Personalized HRTF measurement is time-consuming, requires anechoic conditions, and yields sparse, noisy samples. To address these limitations, this paper proposes an end-to-end joint denoising and super-resolution framework. We introduce a novel HRTF-specific Denoisy U-Net cascaded with an Autoencoder-GAN (AE-GAN), jointly optimized using log-spectral distortion (LSD) loss and cosine similarity constraints to achieve noise-robust sparse HRTF reconstruction. Our method reconstructs high-fidelity HRTFs from as few as three sparse measurements, achieving an LSD error of 5.41 dB and a cosine similarity loss of only 0.0070. By eliminating reliance on dense sampling and high-SNR measurements, the approach significantly improves spatial localization accuracy and auditory realism in virtual immersive audio. It establishes a new paradigm for lightweight, widely deployable personalized HRTF modeling.

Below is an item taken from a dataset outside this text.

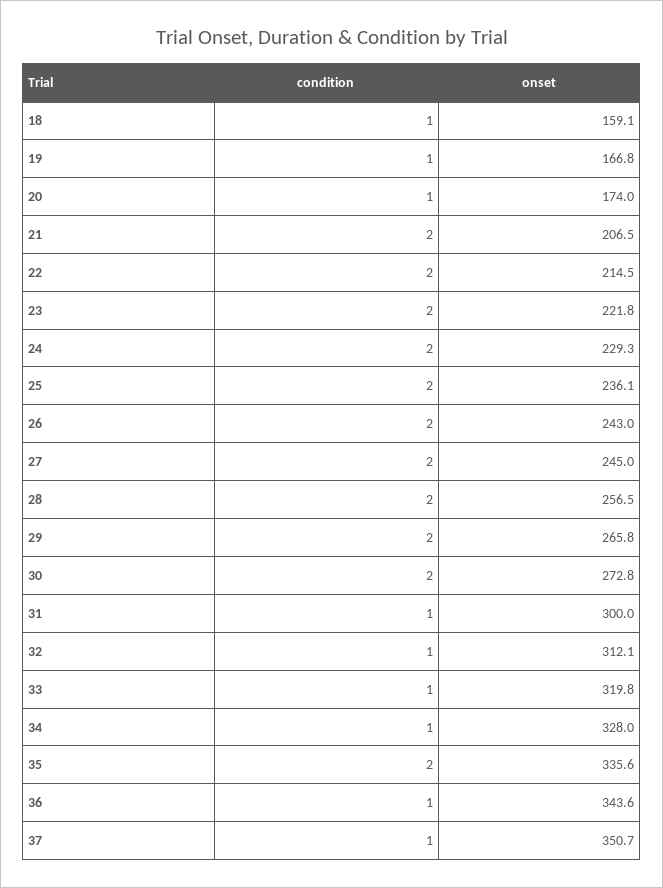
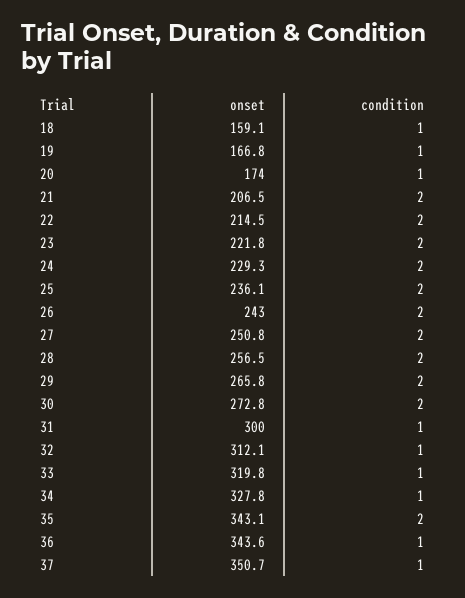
onset, 27: 245 -> 250.8
onset, 34: 328 -> 327.8
onset, 35: 335.6 -> 343.1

The demand for realistic virtual immersive audio continues to grow, with Head-Related Transfer Functions (HRTFs) playing a key role. HRTFs capture how sound reaches our ears, reflecting unique anatomical features and enhancing spatial perception. It has been shown that personalized HRTFs improve localization accuracy, but their measurement remains time-consuming and requires a noise-free environment. Although machine learning has been shown to reduce the required measurement points and, thus, the measurement time, a controlled environment is still necessary. This paper proposes a method to address this constraint by presenting a novel technique that can upsample sparse, noisy HRTF measurements. The proposed approach combines an HRTF Denoisy U-Net for denoising and an Autoencoding Generative Adversarial Network (AE-GAN) for upsampling from three measurement points. The proposed method achieves a log-spectral distortion (LSD) error of 5.41 dB and a cosine similarity loss of 0.0070, demonstrating the method's effectiveness in HRTF upsampling.